Sono queste le conclusioni-choc di uno studio fatto in America per il periodo che arriva fino al 2018. La base di partenza è un’importante indagine del U. S. Bureau of Labor Statistics, una miniera di dati ufficiali rielaborata dal Georgetown University Center on Education and the Workplace (è pubblicata sotto il titolo  

“Help Wanted: Projections of Jobs and Education Help Wanted: Projections of Jobs and Education”)

Queste proiezioni sono valide per l’America, dunque. Ma è difficile non vedervi prefigurato il futuro di tutte le società occidentali, sottoposte a trend molto simili. Gli Stati Uniti sono il laboratorio d’avanguardia che l’Europa prima o poi finisce per imitare. La ripresa economica è iniziata prima qui che sul Vecchio continente. E anche se restano 15 milioni di disoccupati da riassorbire, i segni di vitalità cominciano a moltiplicarsi sul mercato del lavoro. Da qui al 2018 l’economia americana sembra in grado di tornare a creare oltre un milione di nuovi posti di lavoro all’anno (saldo netto fra assunzioni e licenziamenti). Il problema sta tutto nella qualità. L’America ha appena riconquistato il primato tra i grandi esportatori d’Occidente, strappandolo alla Germania e tornando così al secondo posto mondiale dietro la Cina. Ma l’exploit del made in Usa è tutto affidato a settori industriali hi-tech come la chimica fine, le macchine utensili, che hanno un’avanzato livello di automazione e assorbono poca manodopera. Già oggi quei settori tecnologici che assumono i laureati nelle cosiddette facoltà "STIM" (Scienze, Tecnologie, Ingegneria, Matematica) hanno 4,8 milioni di addetti mentre i titolari di quelle lauree sono 15,7 milioni. I due terzi devono cercarsi un posto altrove.

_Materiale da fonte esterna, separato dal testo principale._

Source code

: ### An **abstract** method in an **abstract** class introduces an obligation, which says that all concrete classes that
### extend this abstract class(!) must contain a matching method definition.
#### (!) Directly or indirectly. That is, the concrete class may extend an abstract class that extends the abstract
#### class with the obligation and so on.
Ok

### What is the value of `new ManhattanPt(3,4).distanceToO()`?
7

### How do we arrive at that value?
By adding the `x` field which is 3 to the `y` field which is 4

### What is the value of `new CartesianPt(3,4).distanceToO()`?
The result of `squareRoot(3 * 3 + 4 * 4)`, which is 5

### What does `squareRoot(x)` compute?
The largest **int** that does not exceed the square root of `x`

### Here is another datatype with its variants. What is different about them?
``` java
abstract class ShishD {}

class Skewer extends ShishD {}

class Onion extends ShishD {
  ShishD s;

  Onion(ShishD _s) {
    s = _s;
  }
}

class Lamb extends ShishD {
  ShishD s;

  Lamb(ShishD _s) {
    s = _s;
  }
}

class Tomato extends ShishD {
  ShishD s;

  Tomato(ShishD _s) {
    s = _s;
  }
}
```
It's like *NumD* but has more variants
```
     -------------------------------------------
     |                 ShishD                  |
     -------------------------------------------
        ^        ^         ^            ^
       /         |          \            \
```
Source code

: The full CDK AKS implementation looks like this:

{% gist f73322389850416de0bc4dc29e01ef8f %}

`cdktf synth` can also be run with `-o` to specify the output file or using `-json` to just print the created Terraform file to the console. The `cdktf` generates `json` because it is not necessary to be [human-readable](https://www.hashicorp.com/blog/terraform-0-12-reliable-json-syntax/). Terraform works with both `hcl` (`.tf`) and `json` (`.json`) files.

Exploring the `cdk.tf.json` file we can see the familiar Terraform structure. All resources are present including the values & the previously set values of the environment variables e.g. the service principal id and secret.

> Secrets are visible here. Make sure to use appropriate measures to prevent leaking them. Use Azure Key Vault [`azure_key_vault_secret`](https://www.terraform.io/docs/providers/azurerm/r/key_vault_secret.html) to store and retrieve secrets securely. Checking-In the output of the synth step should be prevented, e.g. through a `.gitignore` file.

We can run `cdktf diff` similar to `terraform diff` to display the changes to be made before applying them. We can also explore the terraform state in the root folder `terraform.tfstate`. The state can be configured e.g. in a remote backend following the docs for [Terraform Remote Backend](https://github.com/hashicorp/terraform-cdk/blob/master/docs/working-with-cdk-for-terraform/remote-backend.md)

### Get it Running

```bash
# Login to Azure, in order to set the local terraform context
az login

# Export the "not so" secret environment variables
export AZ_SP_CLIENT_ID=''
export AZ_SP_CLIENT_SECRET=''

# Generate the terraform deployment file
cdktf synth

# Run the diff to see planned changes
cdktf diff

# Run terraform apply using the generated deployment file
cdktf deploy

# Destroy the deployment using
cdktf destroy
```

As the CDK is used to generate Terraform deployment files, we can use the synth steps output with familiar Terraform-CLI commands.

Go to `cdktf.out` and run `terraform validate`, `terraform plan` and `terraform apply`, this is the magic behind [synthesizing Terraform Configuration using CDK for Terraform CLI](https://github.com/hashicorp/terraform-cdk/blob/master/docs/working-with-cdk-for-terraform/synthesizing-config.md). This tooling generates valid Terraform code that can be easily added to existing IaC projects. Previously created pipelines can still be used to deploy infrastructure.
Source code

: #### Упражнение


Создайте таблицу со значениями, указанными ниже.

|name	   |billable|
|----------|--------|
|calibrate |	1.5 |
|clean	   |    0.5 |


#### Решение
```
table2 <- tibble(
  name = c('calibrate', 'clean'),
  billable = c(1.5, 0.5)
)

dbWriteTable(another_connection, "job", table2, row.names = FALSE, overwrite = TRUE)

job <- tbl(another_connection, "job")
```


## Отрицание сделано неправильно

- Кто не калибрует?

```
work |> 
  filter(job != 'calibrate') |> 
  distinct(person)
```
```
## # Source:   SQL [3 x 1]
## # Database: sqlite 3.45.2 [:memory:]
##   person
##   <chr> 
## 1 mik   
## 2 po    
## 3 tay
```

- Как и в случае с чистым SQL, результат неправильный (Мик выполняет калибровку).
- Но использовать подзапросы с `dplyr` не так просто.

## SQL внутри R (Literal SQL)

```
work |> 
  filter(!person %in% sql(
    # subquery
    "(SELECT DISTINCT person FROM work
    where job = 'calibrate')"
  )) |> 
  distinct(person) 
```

Cresce così il fenomeno della "sovra-qualificazione". Già oggi sono laureati il 17% dei baristi, il 32% delle massaggiatrici, il 26% delle indossatrici. E il divario tra formazione universitaria e attività lavorativa non farà che ingigantirsi in futuro. Perché da oggi al 2018 l’economia assorbirà solo 300.000 ingegneri di software, contro 500.000 baristi. I settori trainanti per le assunzioni sono tutti in quella sfera di attività "ancillari", di servizio, che per tradizione non consideriamo nobili né particolarmente remunerative. Con un’operazione molto "politically correct", la definizione dei mestieri viene promossa usando parafrasi lusinghiere. L’economia americana assorbirà il 18% in più di addetti alla "paesaggistica degli spazi verdi": sono giardinieri. Ci vorranno 825.651 "assistenti domestici per la salute": sono le badanti. Come effetto collaterale della crescita delle vendite su Internet ci vorranno per le consegne a domicilio 1,8 milioni di camionisti. Due milioni e settecentomila in più saranno "rappresentanti del servizio alla clientela": è il vasto esercito del telemarketing, più tutti coloro che al telefono smistano le chiamate per reclami, guasti, richieste d’informazioni. Ma per selezionarli le imprese alzeranno sempre di più la barra: "ci vogliono 22 milioni di laureati in più entro il 2018". La spiegazione? "Per gli uffici delle risorse umane, chiedere titoli di studio superiori semplifica la selezione, eliminando automaticamente una parte dei candidati. Inoltre la laurea dà un’infarinatura di cultura generale che sarà obbligatoria anche nei lavori più umili".